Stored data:
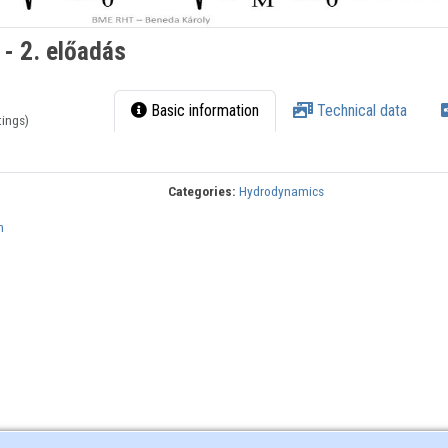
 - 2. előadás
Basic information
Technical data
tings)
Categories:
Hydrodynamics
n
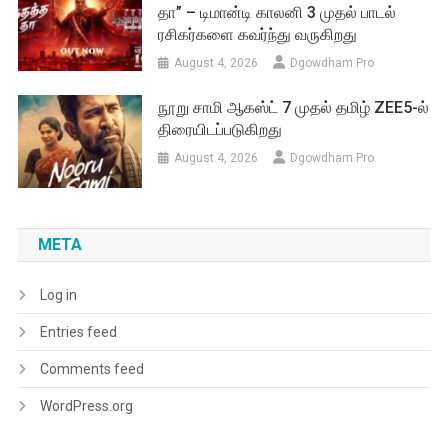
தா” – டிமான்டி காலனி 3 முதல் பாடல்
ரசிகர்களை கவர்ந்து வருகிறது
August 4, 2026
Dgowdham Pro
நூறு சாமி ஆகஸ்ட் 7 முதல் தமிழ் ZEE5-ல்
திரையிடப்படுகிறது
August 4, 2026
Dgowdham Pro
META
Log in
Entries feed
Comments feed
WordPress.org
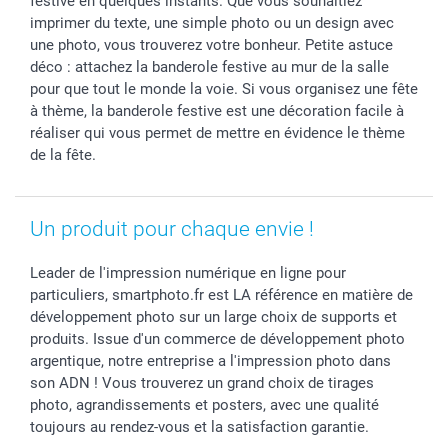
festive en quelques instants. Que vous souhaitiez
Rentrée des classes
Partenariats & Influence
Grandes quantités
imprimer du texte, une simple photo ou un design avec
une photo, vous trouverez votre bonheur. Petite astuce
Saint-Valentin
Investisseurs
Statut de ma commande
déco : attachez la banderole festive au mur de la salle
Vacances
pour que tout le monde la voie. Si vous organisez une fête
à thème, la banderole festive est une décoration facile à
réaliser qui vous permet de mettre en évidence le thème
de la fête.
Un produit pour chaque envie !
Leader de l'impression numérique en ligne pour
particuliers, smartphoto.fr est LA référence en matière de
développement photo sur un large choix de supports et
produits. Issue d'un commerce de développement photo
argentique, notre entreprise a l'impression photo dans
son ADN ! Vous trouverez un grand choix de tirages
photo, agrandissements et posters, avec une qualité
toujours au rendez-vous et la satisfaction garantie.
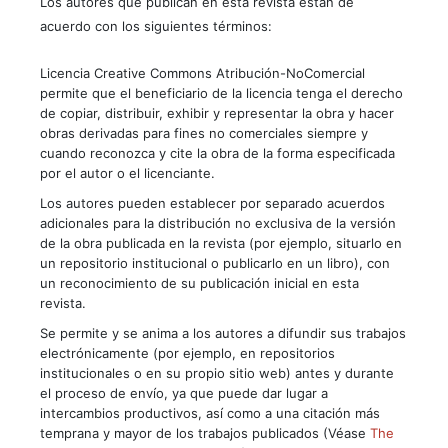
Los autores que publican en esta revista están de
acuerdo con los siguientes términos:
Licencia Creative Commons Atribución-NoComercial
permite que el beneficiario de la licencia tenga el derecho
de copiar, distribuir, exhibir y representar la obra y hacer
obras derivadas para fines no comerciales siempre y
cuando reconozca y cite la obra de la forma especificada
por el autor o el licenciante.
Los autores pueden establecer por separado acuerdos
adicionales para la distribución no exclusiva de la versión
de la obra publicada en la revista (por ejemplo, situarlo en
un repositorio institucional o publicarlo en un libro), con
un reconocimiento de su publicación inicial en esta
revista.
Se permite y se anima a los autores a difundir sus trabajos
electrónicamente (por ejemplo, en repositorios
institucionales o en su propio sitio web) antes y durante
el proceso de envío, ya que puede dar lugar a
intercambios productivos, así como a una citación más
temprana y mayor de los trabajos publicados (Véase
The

▸ **PROBLEM TO WORK ON**: Return the records exactly as they stand, and drop every picture.

▸ **THE COMPLETED TASK**:
 - 2. előadás
Basic information
Technical data
tings)
Categories:
Hydrodynamics
n
தா” – டிமான்டி காலனி 3 முதல் பாடல்
ரசிகர்களை கவர்ந்து வருகிறது
August 4, 2026
Dgowdham Pro
நூறு சாமி ஆகஸ்ட் 7 முதல் தமிழ் ZEE5-ல்
திரையிடப்படுகிறது
August 4, 2026
Dgowdham Pro
META
Log in
Entries feed
Comments feed
WordPress.org
festive en quelques instants. Que vous souhaitiez
Rentrée des classes
Partenariats & Influence
Grandes quantités
imprimer du texte, une simple photo ou un design avec
une photo, vous trouverez votre bonheur. Petite astuce
Saint-Valentin
Investisseurs
Statut de ma commande
déco : attachez la banderole festive au mur de la salle
Vacances
pour que tout le monde la voie. Si vous organisez une fête
à thème, la banderole festive est une décoration facile à
réaliser qui vous permet de mettre en évidence le thème
de la fête.
Un produit pour chaque envie !
Leader de l'impression numérique en ligne pour
particuliers, smartphoto.fr est LA référence en matière de
développement photo sur un large choix de supports et
produits. Issue d'un commerce de développement photo
argentique, notre entreprise a l'impression photo dans
son ADN ! Vous trouverez un grand choix de tirages
photo, agrandissements et posters, avec une qualité
toujours au rendez-vous et la satisfaction garantie.
Los autores que publican en esta revista están de
acuerdo con los siguientes términos:
Licencia Creative Commons Atribución-NoComercial
permite que el beneficiario de la licencia tenga el derecho
de copiar, distribuir, exhibir y representar la obra y hacer
obras derivadas para fines no comerciales siempre y
cuando reconozca y cite la obra de la forma especificada
por el autor o el licenciante.
Los autores pueden establecer por separado acuerdos
adicionales para la distribución no exclusiva de la versión
de la obra publicada en la revista (por ejemplo, situarlo en
un repositorio institucional o publicarlo en un libro), con
un reconocimiento de su publicación inicial en esta
revista.
Se permite y se anima a los autores a difundir sus trabajos
electrónicamente (por ejemplo, en repositorios
institucionales o en su propio sitio web) antes y durante
el proceso de envío, ya que puede dar lugar a
intercambios productivos, así como a una citación más
temprana y mayor de los trabajos publicados (Véase
The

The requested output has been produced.